O presidente do Superior Tribunal de Justiça (STJ), ministro Humberto Martins, proferiu neste sábado (10) uma aula magna virtual para alunos do Centro de Estudos José Aras (Cejas), de Salvador, sobre a proteção de dados pessoais a partir de dez direitos subjetivos previstos na Lei 13.709/2018 – a chamada Lei Geral de Proteção de Dados Pessoais (LGPD), que entrou em vigor no dia 11 de setembro.
"A entrada em vigência dessa lei ocorre após um longo e tortuoso caminho, que se iniciou com a identificação de que o tema da proteção de dados pessoais era uma parte relevante tanto da regulação nacional das aplicações e dos provedores de internet quanto da governança global da rede", comentou o ministro ao traçar o histórico das discussões que levaram à aprovação da norma.
Como evento significativo anterior à lei, o ministro Humberto Martins citou as revelações de Edward Snowden, funcionário da Agência de Segurança Nacional dos Estados Unidos (NSA, em inglês), que em 2013 divulgou documentos para demonstrar que governos e empresas possuíam programas massivos de espionagem dos cidadãos. Segundo o ministro, isso acelerou a tramitação do Marco Civil da Internet, aprovado em 2014 pelo Congresso Nacional (Lei 12.965/2014).
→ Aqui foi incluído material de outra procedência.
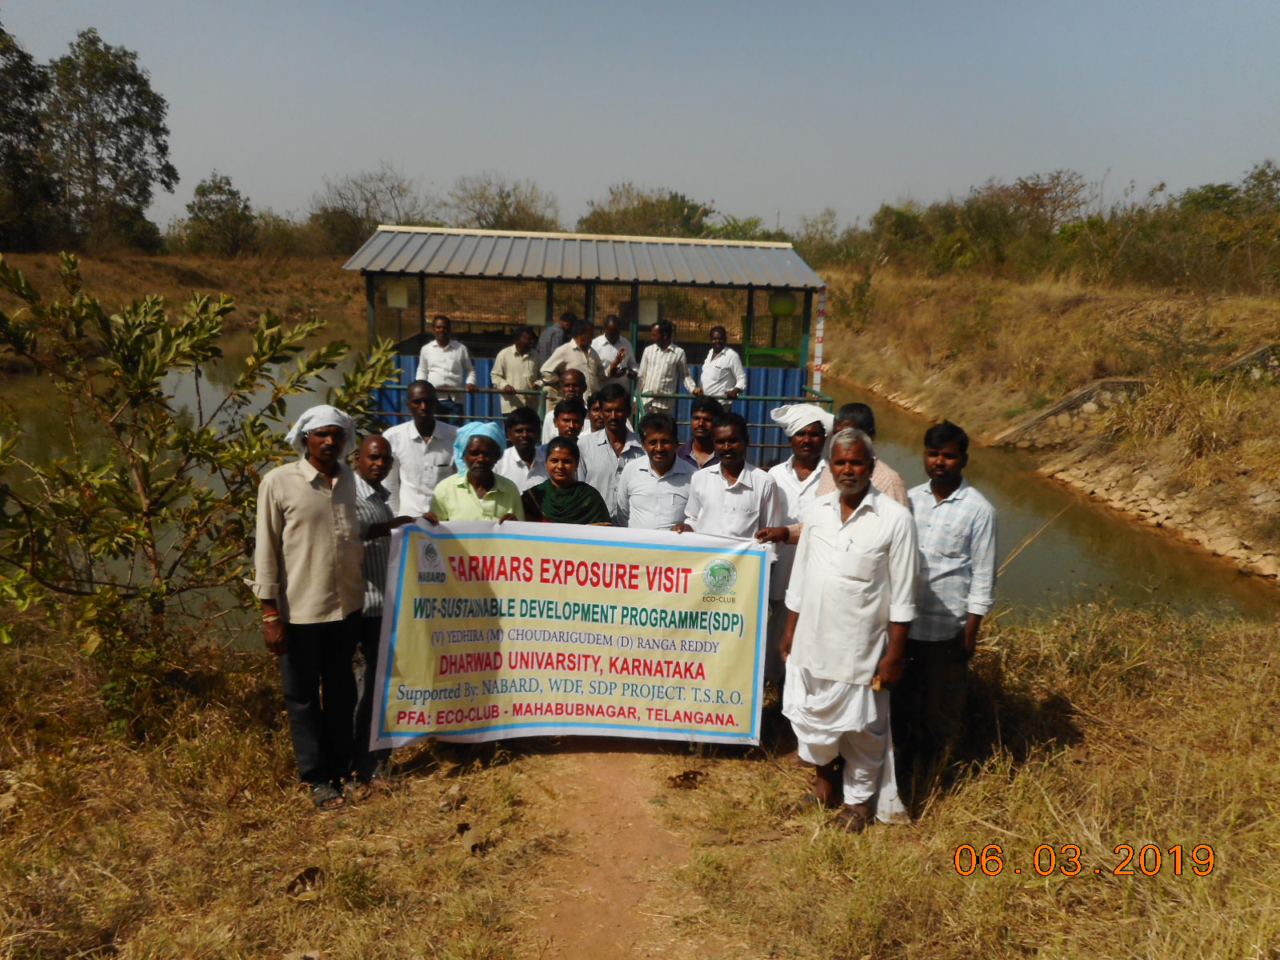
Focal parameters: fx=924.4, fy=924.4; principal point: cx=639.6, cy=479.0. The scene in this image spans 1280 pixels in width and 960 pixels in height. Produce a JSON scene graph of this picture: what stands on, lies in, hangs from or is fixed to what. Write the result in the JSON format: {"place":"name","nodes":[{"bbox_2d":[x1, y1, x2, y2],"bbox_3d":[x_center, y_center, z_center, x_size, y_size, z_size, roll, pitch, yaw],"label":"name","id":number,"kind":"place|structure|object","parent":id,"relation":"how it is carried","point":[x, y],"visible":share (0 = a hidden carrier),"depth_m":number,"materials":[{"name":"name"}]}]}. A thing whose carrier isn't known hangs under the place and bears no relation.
{"place":"outdoors","nodes":[
{"label":"outdoors","id":0,"kind":"place"},
{"bbox_2d":[0,245,367,350],"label":"far bank","id":1,"kind":"structure","parent":0,"point":[189,262],"materials":[{"name":"brown plant"}]},
{"bbox_2d":[0,21,58,250],"label":"tree","id":2,"kind":"object","parent":1,"relation":"on","point":[1,30],"visible":0.93,"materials":[{"name":"green plant"}]},
{"bbox_2d":[42,34,175,250],"label":"tree","id":3,"kind":"object","parent":1,"relation":"on","point":[120,119],"visible":0.94,"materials":[{"name":"green plant"}]},
{"bbox_2d":[180,172,256,256],"label":"tree","id":4,"kind":"object","parent":1,"relation":"on","point":[218,186],"visible":0.97,"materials":[{"name":"green plant"}]},
{"bbox_2d":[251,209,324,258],"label":"shrub","id":5,"kind":"object","parent":1,"relation":"on","point":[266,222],"visible":0.73,"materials":[{"name":"green plant"}]},
{"bbox_2d":[308,167,431,254],"label":"tree","id":6,"kind":"object","parent":1,"relation":"on","point":[342,206],"visible":0.81,"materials":[{"name":"plant"}]},
{"bbox_2d":[515,743,723,959],"label":"dirt path","id":7,"kind":"structure","parent":0,"point":[608,775],"materials":[{"name":"brown soil"}]},
{"bbox_2d":[0,332,1273,625],"label":"river","id":8,"kind":"structure","parent":0,"point":[1053,587],"materials":[{"name":"brown liquid"}]},
{"bbox_2d":[342,224,830,469],"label":"pavilion","id":9,"kind":"structure","parent":8,"relation":"on","point":[597,281],"depth_m":11.32,"materials":[{"name":"grey metal"}]},
{"bbox_2d":[386,280,410,308],"bbox_3d":[-2.880,-2.178,10.981,0.310,0.335,0.117,1,13,-2],"label":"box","id":10,"kind":"object","parent":9,"relation":"attached to","point":[401,302],"visible":0.89,"depth_m":10.94,"materials":[{"name":"white"}]},
{"bbox_2d":[416,313,477,415],"bbox_3d":[-2.098,-1.129,9.973,0.652,1.274,0.376,1,13,-2],"label":"man","id":11,"kind":"object","parent":9,"relation":"on","point":[438,378],"visible":0.82,"depth_m":9.89},
{"bbox_2d":[490,324,542,417],"bbox_3d":[-1.329,-1.045,10.106,0.412,1.256,0.591,11,16,36],"label":"man","id":12,"kind":"object","parent":9,"relation":"on","point":[523,342],"visible":0.83,"depth_m":9.99},
{"bbox_2d":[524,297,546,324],"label":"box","id":13,"kind":"object","parent":9,"relation":"attached to","point":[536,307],"visible":0.81,"depth_m":11.23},
{"bbox_2d":[536,311,576,360],"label":"man","id":14,"kind":"object","parent":9,"relation":"on","point":[552,337],"visible":0.5,"depth_m":10.23},
{"bbox_2d":[538,316,607,411],"bbox_3d":[-0.677,-1.024,9.514,0.694,1.252,0.414,-10,17,-40],"label":"man","id":15,"kind":"object","parent":9,"relation":"on","point":[578,342],"visible":0.76,"depth_m":9.36},
{"bbox_2d":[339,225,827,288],"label":"metal roof","id":16,"kind":"structure","parent":9,"relation":"on","point":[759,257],"depth_m":11.14,"materials":[{"name":"grey metal"}]},
{"bbox_2d":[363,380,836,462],"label":"railing","id":17,"kind":"object","parent":9,"relation":"attached to","point":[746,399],"visible":0.49,"depth_m":9.86,"materials":[{"name":"metal"}]},
{"bbox_2d":[590,313,637,386],"bbox_3d":[-0.330,-1.195,10.141,0.461,1.195,0.537,-8,16,-35],"label":"man","id":18,"kind":"object","parent":9,"relation":"on","point":[624,345],"visible":0.71,"depth_m":10.00},
{"bbox_2d":[636,297,658,324],"bbox_3d":[0.081,-2.070,11.532,0.282,0.371,0.103,1,13,-2],"label":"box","id":19,"kind":"object","parent":9,"relation":"attached to","point":[647,310],"visible":0.84,"depth_m":11.49,"materials":[{"name":"white"}]},
{"bbox_2d":[632,318,695,414],"bbox_3d":[0.233,-1.075,10.080,0.604,1.319,0.573,-10,17,-40],"label":"man","id":20,"kind":"object","parent":9,"relation":"on","point":[647,356],"visible":0.94,"depth_m":9.95},
{"bbox_2d":[698,324,747,402],"bbox_3d":[0.922,-1.161,10.727,0.382,1.217,0.660,-8,16,-36],"label":"man","id":21,"kind":"object","parent":9,"relation":"on","point":[727,362],"visible":0.9,"depth_m":10.59},
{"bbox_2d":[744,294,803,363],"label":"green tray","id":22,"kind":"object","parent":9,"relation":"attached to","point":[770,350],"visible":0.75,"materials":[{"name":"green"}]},
{"bbox_2d":[768,291,797,315],"bbox_3d":[1.806,-2.242,11.738,0.424,0.364,0.354,1,13,-2],"label":"green container","id":23,"kind":"object","parent":9,"relation":"attached to","point":[790,307],"visible":0.86,"depth_m":11.62,"materials":[{"name":"green plastic"}]},
{"bbox_2d":[810,285,827,390],"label":"measuring gauge","id":24,"kind":"object","parent":9,"relation":"attached to","point":[817,345],"visible":0.88,"depth_m":11.74,"materials":[{"name":"white"}]},
{"bbox_2d":[0,0,1279,234],"label":"sky","id":25,"kind":"structure","parent":0,"point":[1095,157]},
{"bbox_2d":[0,600,1279,959],"label":"grass","id":26,"kind":"structure","parent":0,"point":[1069,682],"materials":[{"name":"brown plant"}]},
{"bbox_2d":[0,252,404,733],"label":"shrub","id":27,"kind":"object","parent":26,"relation":"on","point":[208,431],"visible":0.95,"depth_m":4.84,"materials":[{"name":"green plant"}]},
{"bbox_2d":[284,866,324,896],"bbox_3d":[-1.379,1.636,3.812,0.164,0.083,0.176,8,14,25],"label":"dry leaf","id":28,"kind":"object","parent":26,"relation":"on","point":[300,878],"visible":0.95,"depth_m":3.79,"materials":[{"name":"brown"}]},
{"bbox_2d":[253,406,367,806],"bbox_3d":[-1.503,0.547,4.275,0.480,1.771,0.633,7,14,22],"label":"man","id":29,"kind":"object","parent":26,"relation":"on","point":[319,512],"visible":0.98,"depth_m":4.12},
{"bbox_2d":[368,519,770,748],"bbox_3d":[-0.317,0.784,4.584,2.077,1.103,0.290,1,13,-2],"label":"banner","id":30,"kind":"object","parent":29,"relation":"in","point":[552,587],"visible":0.96,"depth_m":4.54,"materials":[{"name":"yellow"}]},
{"bbox_2d":[352,432,415,781],"bbox_3d":[-1.352,0.582,4.617,0.493,1.597,0.593,3,13,8],"label":"man","id":31,"kind":"object","parent":26,"relation":"on","point":[380,445],"visible":0.45,"depth_m":4.42},
{"bbox_2d":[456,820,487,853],"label":"dry leaf","id":32,"kind":"object","parent":26,"relation":"on","point":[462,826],"visible":0.94,"depth_m":4.10,"materials":[{"name":"brown"}]},
{"bbox_2d":[665,768,704,788],"bbox_3d":[0.228,1.511,4.708,0.201,0.084,0.187,1,13,-2],"label":"dry leaf","id":33,"kind":"object","parent":26,"relation":"on","point":[685,775],"visible":0.97,"depth_m":4.68,"materials":[{"name":"brown"}]},
{"bbox_2d":[759,401,835,688],"bbox_3d":[0.872,0.373,5.124,0.566,1.603,0.592,1,13,-2],"label":"man","id":34,"kind":"object","parent":26,"relation":"on","point":[810,442],"visible":0.57,"depth_m":4.97},
{"bbox_2d":[778,424,921,830],"bbox_3d":[0.938,0.649,4.166,0.534,1.719,0.769,1,13,-2],"label":"man","id":35,"kind":"object","parent":26,"relation":"on","point":[852,518],"visible":0.99,"depth_m":4.00},
{"bbox_2d":[896,421,999,790],"bbox_3d":[1.458,0.600,4.516,0.564,1.719,0.596,1,13,-2],"label":"man","id":36,"kind":"object","parent":26,"relation":"on","point":[939,496],"visible":0.93,"depth_m":4.34},
{"bbox_2d":[815,264,1279,586],"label":"grassy bank","id":37,"kind":"structure","parent":0,"point":[1074,310],"materials":[{"name":"brown plant"}]},
{"bbox_2d":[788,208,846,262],"label":"tree","id":38,"kind":"object","parent":37,"relation":"on","point":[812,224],"visible":0.72,"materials":[{"name":"green plant"}]},
{"bbox_2d":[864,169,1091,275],"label":"shrub","id":39,"kind":"object","parent":37,"relation":"on","point":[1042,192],"visible":0.85,"depth_m":37.56,"materials":[{"name":"green plant"}]},
{"bbox_2d":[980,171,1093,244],"label":"tree","id":40,"kind":"object","parent":37,"relation":"on","point":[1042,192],"visible":0.74,"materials":[{"name":"brown plant"}]},
{"bbox_2d":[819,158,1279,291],"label":"tree line","id":41,"kind":"object","parent":37,"relation":"on","point":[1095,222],"visible":0.88,"depth_m":34.24,"materials":[{"name":"green plant"}]},
{"bbox_2d":[994,376,1147,447],"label":"stone wall","id":42,"kind":"structure","parent":37,"relation":"on","point":[1056,410],"depth_m":16.93,"materials":[{"name":"grey stone"}]},
{"bbox_2d":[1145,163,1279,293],"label":"shrub","id":43,"kind":"object","parent":37,"relation":"on","point":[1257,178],"visible":0.91,"depth_m":28.36,"materials":[{"name":"green plant"}]},
{"bbox_2d":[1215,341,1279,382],"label":"stone wall","id":44,"kind":"structure","parent":37,"relation":"on","point":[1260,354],"depth_m":14.57,"materials":[{"name":"grey stone"}]},
{"bbox_2d":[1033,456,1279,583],"label":"embankment","id":45,"kind":"structure","parent":0,"point":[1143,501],"materials":[{"name":"stone"}]},
{"label":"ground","id":46,"kind":"structure","parent":0},
{"bbox_2d":[384,377,460,518],"bbox_3d":[-1.423,0.042,6.136,0.546,1.441,0.540,1,13,-2],"label":"man","id":47,"kind":"object","parent":46,"relation":"on","point":[401,431],"visible":0.61,"depth_m":5.93},
{"bbox_2d":[429,419,525,522],"bbox_3d":[-0.874,0.362,5.018,0.534,1.336,0.570,1,13,-2],"label":"man","id":48,"kind":"object","parent":46,"relation":"on","point":[483,477],"visible":0.5,"depth_m":4.86},
{"bbox_2d":[446,174,562,231],"label":"tree","id":49,"kind":"object","parent":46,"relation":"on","point":[494,216],"visible":0.76,"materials":[{"name":"plant"}]},
{"bbox_2d":[492,406,546,490],"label":"man","id":50,"kind":"object","parent":46,"relation":"on","point":[526,439],"visible":0.41,"depth_m":5.95},
{"bbox_2d":[521,436,611,526],"bbox_3d":[-0.422,0.399,5.084,0.563,1.221,0.594,1,13,-2],"label":"woman","id":51,"kind":"object","parent":46,"relation":"on","point":[568,469],"visible":0.44,"depth_m":5.02},
{"bbox_2d":[542,373,591,441],"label":"man","id":52,"kind":"object","parent":46,"relation":"on","point":[570,386],"visible":0.34,"depth_m":6.88},
{"bbox_2d":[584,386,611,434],"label":"man","id":53,"kind":"object","parent":46,"relation":"on","point":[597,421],"visible":0.27,"depth_m":7.01},
{"bbox_2d":[577,382,647,516],"bbox_3d":[-0.196,0.045,6.187,0.535,1.375,0.556,1,13,-2],"label":"man","id":54,"kind":"object","parent":46,"relation":"on","point":[597,450],"visible":0.56,"depth_m":5.97},
{"bbox_2d":[578,184,715,236],"label":"tree","id":55,"kind":"object","parent":46,"relation":"on","point":[642,210],"visible":0.67,"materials":[{"name":"green plant"}]},
{"bbox_2d":[614,412,696,530],"bbox_3d":[0.115,0.290,5.516,0.526,1.357,0.600,1,13,-2],"label":"man","id":56,"kind":"object","parent":46,"relation":"on","point":[663,447],"visible":0.56,"depth_m":5.29},
{"bbox_2d":[676,396,724,470],"bbox_3d":[0.404,0.033,6.299,0.475,1.158,0.476,1,13,-2],"label":"man","id":57,"kind":"object","parent":46,"relation":"on","point":[709,418],"visible":0.42,"depth_m":6.22},
{"bbox_2d":[680,408,783,544],"bbox_3d":[0.482,0.361,5.133,0.561,1.452,0.562,1,13,-2],"label":"man","id":58,"kind":"object","parent":46,"relation":"on","point":[722,469],"visible":0.58,"depth_m":4.93},
{"bbox_2d":[704,214,781,241],"label":"tree","id":59,"kind":"object","parent":46,"relation":"on","point":[746,224],"visible":0.53,"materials":[{"name":"green plant"}]},
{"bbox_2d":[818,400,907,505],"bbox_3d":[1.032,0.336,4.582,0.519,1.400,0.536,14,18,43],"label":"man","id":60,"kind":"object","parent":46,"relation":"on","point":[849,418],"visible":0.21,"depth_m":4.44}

"O Marco Civil da Internet é uma legislação muito importante, pois previu diversas ações em relação aos provedores e às aplicações de internet. Apesar de algumas divergências no período, é uma lei que possui mais consensos do que dissensos", comentou Martins.
Ele lembrou que um dos temas a serem tratados após a aprovação do marco civil foi justamente a proteção de dados pessoais – o que veio a acontecer em 2018, com a aprovação da LGPD. "O Brasil demorou a criar uma lei específica para a proteção dos dados pessoais", comentou o ministro, apontando que leis sobre o assunto existem desde 1978 na França, 2000 na Argentina e 2008 no Uruguai.
Uso eleitoral
Na primeira parte da aula, o presidente do STJ explicou a importância do tema para o direito. Ele mencionou o escândalo que envolveu a empresa de consultoria inglesa Cambridge Analytica, a qual teria utilizado dados pessoais de milhões de pessoas na Europa e nos Estados Unidos para influenciar eleições por meio de propaganda política direcionada.
Na visão do ministro, esse evento, somado à aprovação de um regulamento geral sobre a proteção de dados na Europa, auxiliou na tramitação e aprovação da LGPD no Congresso Nacional.
Humberto Martins destacou que o direito à proteção de dados pessoais é novo, e para compreender a temática é preciso ter claros os conceitos de informação e de dados pessoais.
"Essa questão é crucial, pois o âmbito de aplicação do direito de proteção de dados pessoais se limita exatamente aos casos de possibilidade de identificação", ponderou.
A possibilidade de diversos dados dispersos serem tratados para identificar uma pessoa, segundo o ministro, levou a legislação aprovada a consignar que a pessoa natural é titular dos dados que origina.
"Ela é dona dos seus dados pessoais e deve ser consultada sobre o que pode ser feito com eles, salvo em situações excepcionais. Essa é uma mudança de grande escala", afirmou.
Novos direitos
Durante a segunda parte da aula, o ministro Humberto Martins comentou, um por um, os dez direitos previstos na LGPD para o titular dos dados pessoais. Entre eles, destacou o direito da pessoa de dispor dos seus dados por ato de vontade, o direito à correção desses dados e a possibilidade de sua anonimização.
Para Humberto Martins, um direito que deverá provocar grandes reflexões do Judiciário é a portabilidade dos dados pessoais, conceito diferente de compartilhamento. Ele afirmou que a Autoridade Nacional de Proteção de Dados – entidade prevista na LGPD que ainda será criada – deve fixar um padrão de interoperabilidade para assegurar a portabilidade dos dados pessoais.
O último direito destacado pelo ministro foi o de se opor aos tratamentos automatizados de dados pessoais.
"Esse é o décimo direito, portanto: o direito de explicação e de oposição às decisões automatizadas. Imagine que você preencha um cadastro de crédito, e um programa de computador lhe negue o pedido. É seu direito saber, em primeiro lugar, como se chegou a tal conclusão. E também é seu direito recorrer dessa decisão automatizada", explicou.
No encerramento da aula, o ministro Humberto Martins disse aos alunos que o Poder Judiciário continuará vigilante e preparado para apreciar questões sobre a LGPD, sempre defendendo a cidadania e a justiça.